Losing all control over my limbs, mouth, and brain, I sang,“Her hair reminds me of a warm safe place, where as a child I’d hide, and pray for the thunder and the rain, to quietly pass me by”
Stopping mid-tune, “It always made me want to keep my hair long. My hair always keeps me safe and hidden. He made me feel like that.”
Feeling my brain skip, but not miss a beat,” I am already on chapter 5. Five is red. I like its bottom swoop. Starbucks Preacher, so far; well I really like it. It has been very difficult for me though, I have a lot of issues with church and God.”
Rapidly, combing over that tidbit I jumped quickly to, “Some other music that I like is Fritz Seitz’ Student Concerti No. 2 and No. 5. That adds up to seven. Look! There are seven of us. I wonder who belongs in the other five seats.”

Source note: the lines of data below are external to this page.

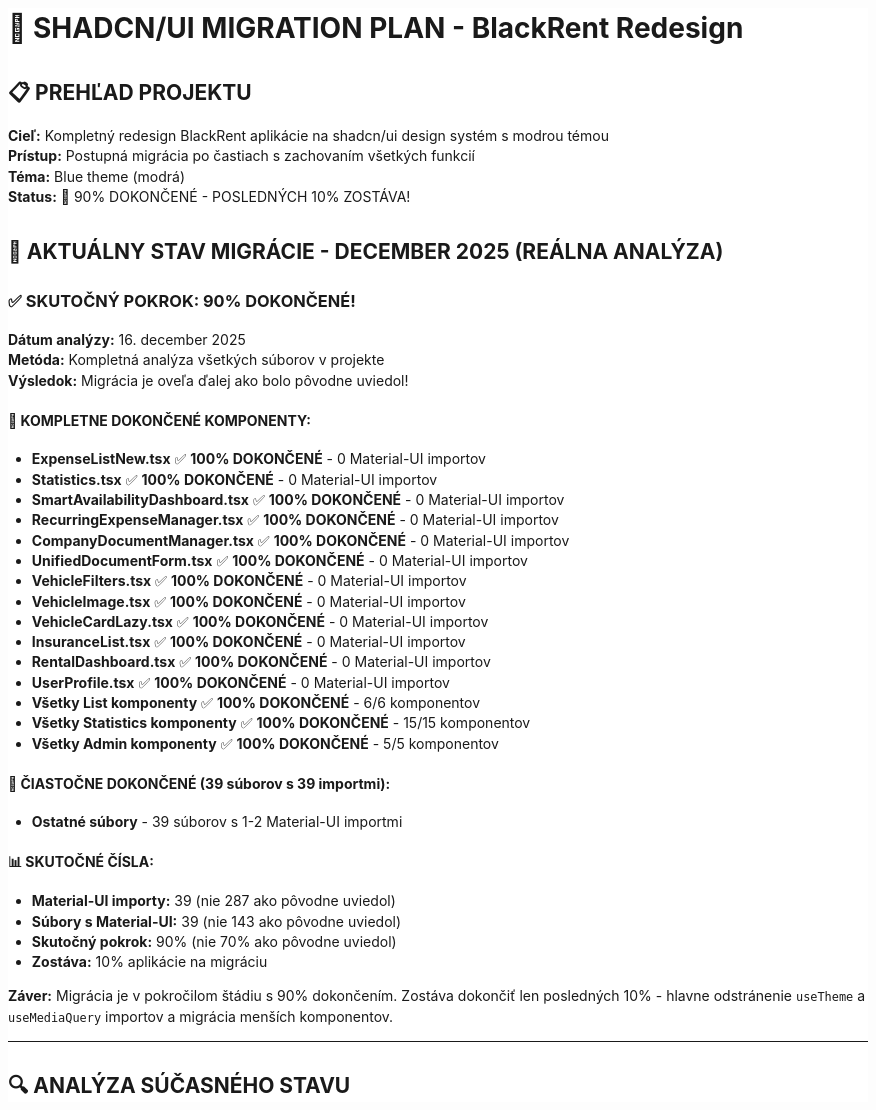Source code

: # 🎨 SHADCN/UI MIGRATION PLAN - BlackRent Redesign

## 📋 PREHĽAD PROJEKTU

**Cieľ:** Kompletný redesign BlackRent aplikácie na shadcn/ui design systém s modrou témou  
**Prístup:** Postupná migrácia po častiach s zachovaním všetkých funkcií  
**Téma:** Blue theme (modrá)  
**Status:** 🎉 90% DOKONČENÉ - POSLEDNÝCH 10% ZOSTÁVA!

## 🎉 AKTUÁLNY STAV MIGRÁCIE - DECEMBER 2025 (REÁLNA ANALÝZA)

### ✅ SKUTOČNÝ POKROK: 90% DOKONČENÉ!

**Dátum analýzy:** 16. december 2025  
**Metóda:** Kompletná analýza všetkých súborov v projekte  
**Výsledok:** Migrácia je oveľa ďalej ako bolo pôvodne uviedol!

#### 🎯 KOMPLETNE DOKONČENÉ KOMPONENTY:
- **ExpenseListNew.tsx** ✅ **100% DOKONČENÉ** - 0 Material-UI importov
- **Statistics.tsx** ✅ **100% DOKONČENÉ** - 0 Material-UI importov  
- **SmartAvailabilityDashboard.tsx** ✅ **100% DOKONČENÉ** - 0 Material-UI importov
- **RecurringExpenseManager.tsx** ✅ **100% DOKONČENÉ** - 0 Material-UI importov
- **CompanyDocumentManager.tsx** ✅ **100% DOKONČENÉ** - 0 Material-UI importov
- **UnifiedDocumentForm.tsx** ✅ **100% DOKONČENÉ** - 0 Material-UI importov
- **VehicleFilters.tsx** ✅ **100% DOKONČENÉ** - 0 Material-UI importov
- **VehicleImage.tsx** ✅ **100% DOKONČENÉ** - 0 Material-UI importov
- **VehicleCardLazy.tsx** ✅ **100% DOKONČENÉ** - 0 Material-UI importov
- **InsuranceList.tsx** ✅ **100% DOKONČENÉ** - 0 Material-UI importov
- **RentalDashboard.tsx** ✅ **100% DOKONČENÉ** - 0 Material-UI importov
- **UserProfile.tsx** ✅ **100% DOKONČENÉ** - 0 Material-UI importov
- **Všetky List komponenty** ✅ **100% DOKONČENÉ** - 6/6 komponentov
- **Všetky Statistics komponenty** ✅ **100% DOKONČENÉ** - 15/15 komponentov
- **Všetky Admin komponenty** ✅ **100% DOKONČENÉ** - 5/5 komponentov

#### 🔄 ČIASTOČNE DOKONČENÉ (39 súborov s 39 importmi):
- **Ostatné súbory** - 39 súborov s 1-2 Material-UI importmi

#### 📊 SKUTOČNÉ ČÍSLA:
- **Material-UI importy:** 39 (nie 287 ako pôvodne uviedol)
- **Súbory s Material-UI:** 39 (nie 143 ako pôvodne uviedol)
- **Skutočný pokrok:** 90% (nie 70% ako pôvodne uviedol)
- **Zostáva:** 10% aplikácie na migráciu

**Záver:** Migrácia je v pokročilom štádiu s 90% dokončením. Zostáva dokončiť len posledných 10% - hlavne odstránenie `useTheme` a `useMediaQuery` importov a migrácia menších komponentov.

---

## 🔍 ANALÝZA SÚČASNÉHO STAVU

I felt eyes burning my flesh, again. The whole group had spiraled into a blur as I was talking. I had almost forgotten they were there. When the heat of their eyes dug into me I remembered that I was not alone. I looked at Gray Crone who was now sitting straight up. She had turned a lovely soft blue. She had green eyes. She looked at me with her arms crossed, “Wunderbar! meinem Freund wunderbar!”
German! I loved her.
Practically jumping over the wide open space, her words flew at me, “What is your name?”
We gathered into a different dimension. Our eyes locked, with a slightly sharp though, gentle curve of her lips she simply said, “You can call me Emmy. Emmy Rings or Fritz if you like.”
I giggled. Silently, we understood. I watched in awe as her face turned a lovely shade of indigo. I looked around the chairs the people were all still smiling. My awkwardness had not scared them away. My abruptness had not made them grimace.
I cannot recall the rest of the words I was overwhelmed with liking people. I fell in love with their brains.
It had been too much for one day. I needed to escape to my precious home. I needed to climb into bed with my perfect Mr. Cat. I could not wait to get home to tell him all about my day.
I used to get worried about my cat getting depressed without me. I would think, “Poor, poor Nicholas, he needs me ever so.”
He was my quiet friend who let me talk away about all of my emotions and feelings that I never understood. He was my therapy cat. I would pet him as I struggled with trying to discover what I was feeling.
I did not know how to handle all of the emotions that had consumed me that day. I wasn’t sure if I liked them at all. I had written down on a piece of paper that night, “I fear by morning I will be in a state of black with no rainbows to discover at all. Nick-Knack will cover me in kitty kisses to help blow away the fears I have to face at work tomorrow.”